Se aprovado, pode ter impacto até na apologia
ao crime porque milhares de jovens das periferias de grandes cidades que usam
tatuagem com as siglas PCC e CV para bombar nas baladas podem ser dissuadidos a
fazê-lo sob pena de serem enquadrados como integrantes de facções.
Nem tudo que foi proposto pelo grupo
constituído pelo Ministério da Justiça para elaborar o anteprojeto foi adiante.
Mantiveram-se por exemplo, benefícios como progressão continuada ou liberdade
condicional para a execução de penas de criminosos condenados por integrar
facções. Rejeitou-se, ainda, a previsão de cumprimento de pena no Regime
Disciplinar Diferenciado para líderes. No apagar das luzes foi incluído o termo
“facção criminosa” para melhor compreensão do que venha a ser este tipo penal
da “organização criminosa qualificada”.
O governo investe ainda no desmonte das
receitas das facções com a abertura do que o ministro Ricardo Lewandowski
chamou de “macroinquérito” da PF. E conta com o ministro Alexandre de Moraes
para acompanhar o cumprimento da decisão sobre a ADPF das favelas. A população
entende do traçado. Mais de 80% concordam com a percepção de que os
responsáveis pelo poder das facções estão em bairros ricos, e não nas favelas.

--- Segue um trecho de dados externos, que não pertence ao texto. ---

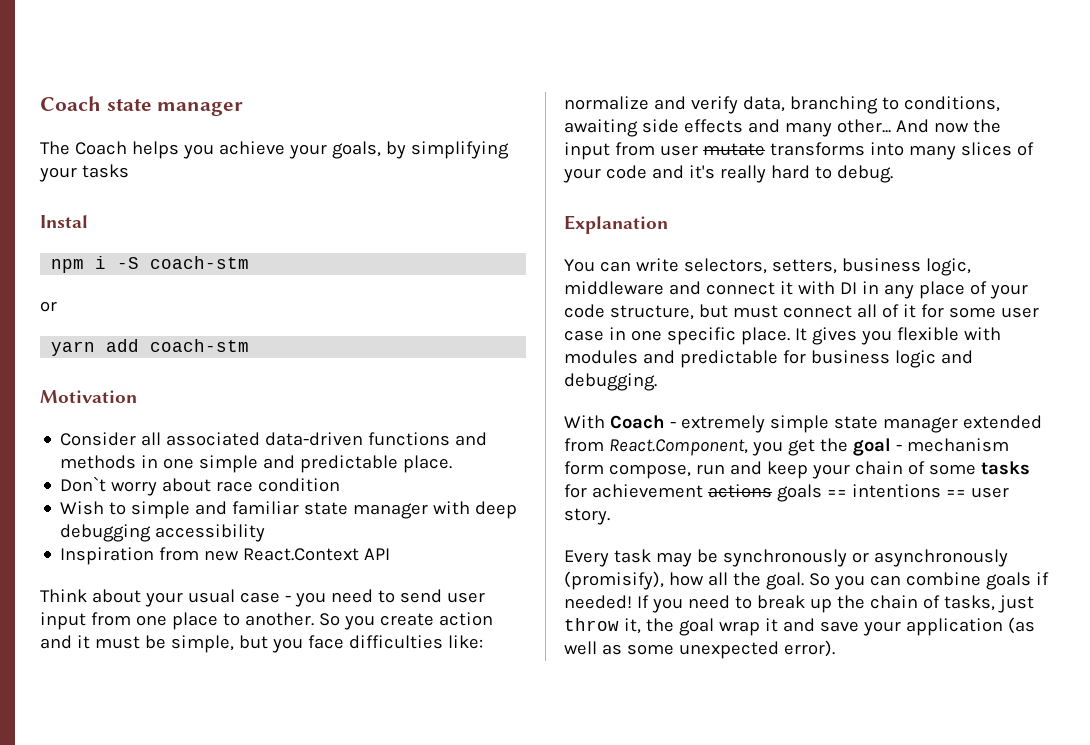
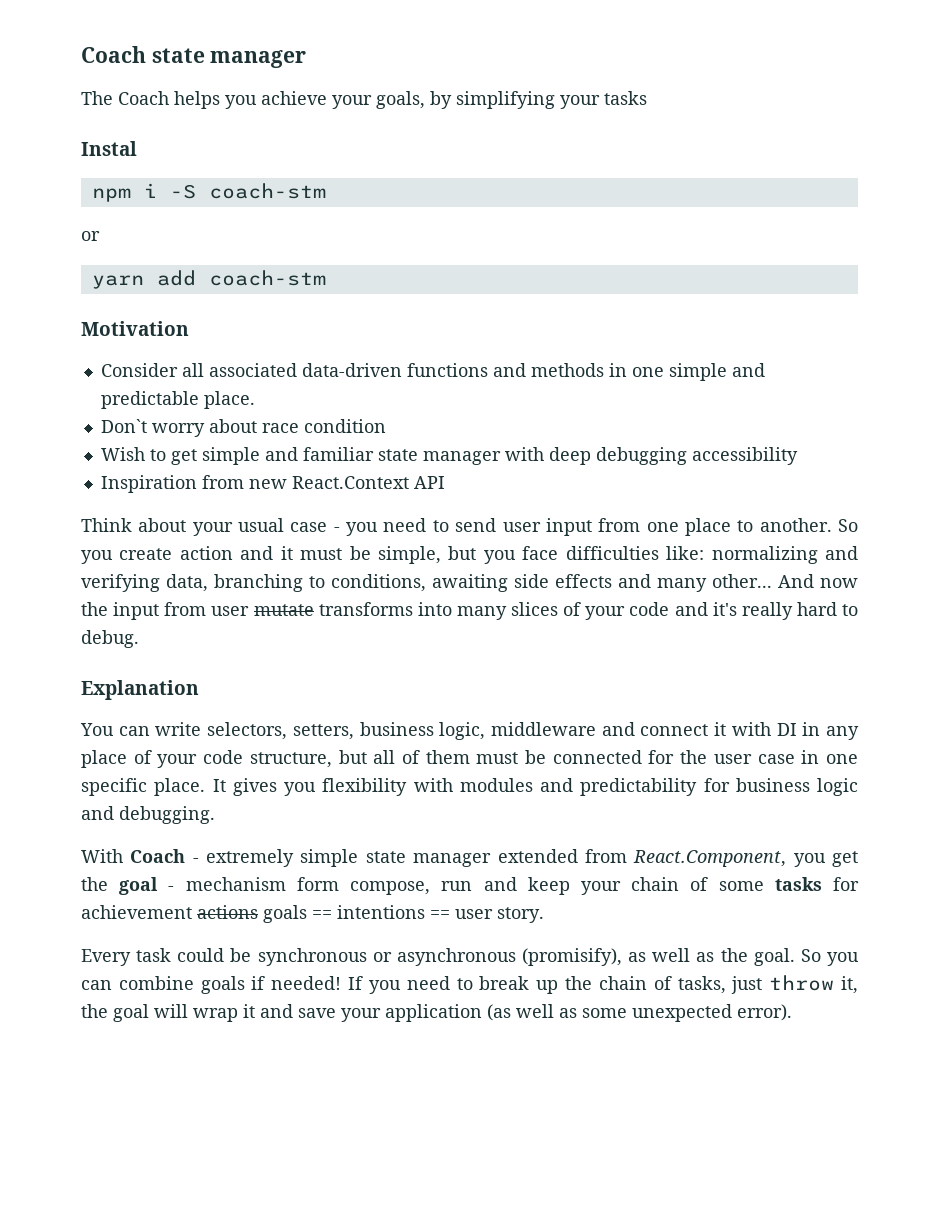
(127, 508) none -> [170,449,197,465] get
[564,96,738,114] normalize and verify -> [711,546,859,564] [81,574,160,592] normalizing and verifying
[732,304,996,318] must connect all of it for some -> [373,750,708,764] all of them must be connected for the
[896,327,959,341] flexible -> [322,778,408,796] flexibility
[679,350,778,368] predictable -> [580,778,698,796] predictability
[655,549,1008,567] [564,571,728,590] may be synchronously or asynchronously (promisify), how all -> [177,948,715,966] could be synchronous or asynchronous (promisify), as well as
(714, 627) none -> [154,1004,188,1018] will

Apenas 20 dos 90 com mandado de prisão foram
detidos no Rio. Outros 43 foram mortos. Como 54 conseguiram se safar ninguém
sabe, ninguém viu. Ainda assim, a maioria acredita que a operação foi
bem-sucedida. Enquanto esse sucesso não for desmontado, pelas evidências de que
as facções já voltaram a dominar a região, as iniciativas que podem desaguar no
envolvimento do governador correm o risco-bumerangue.
As iniciativas governistas ainda carecem de
um problema para angariar o apoio da opinião pública. O bolsonarismo sem Bolsonaro
recobrou uma bandeira no momento em que o ex-presidente está a caminho do
xadrez porque virou o desaguadouro do antilulismo. Lula não tem como encampar
esta investida. Tanto sabe disso que se mandou para o Pará no domingo e só
volta depois da COP30. Lewandowski tampouco preenche os requisitos de um
garoto-propaganda. É só o que não falta do outro lado.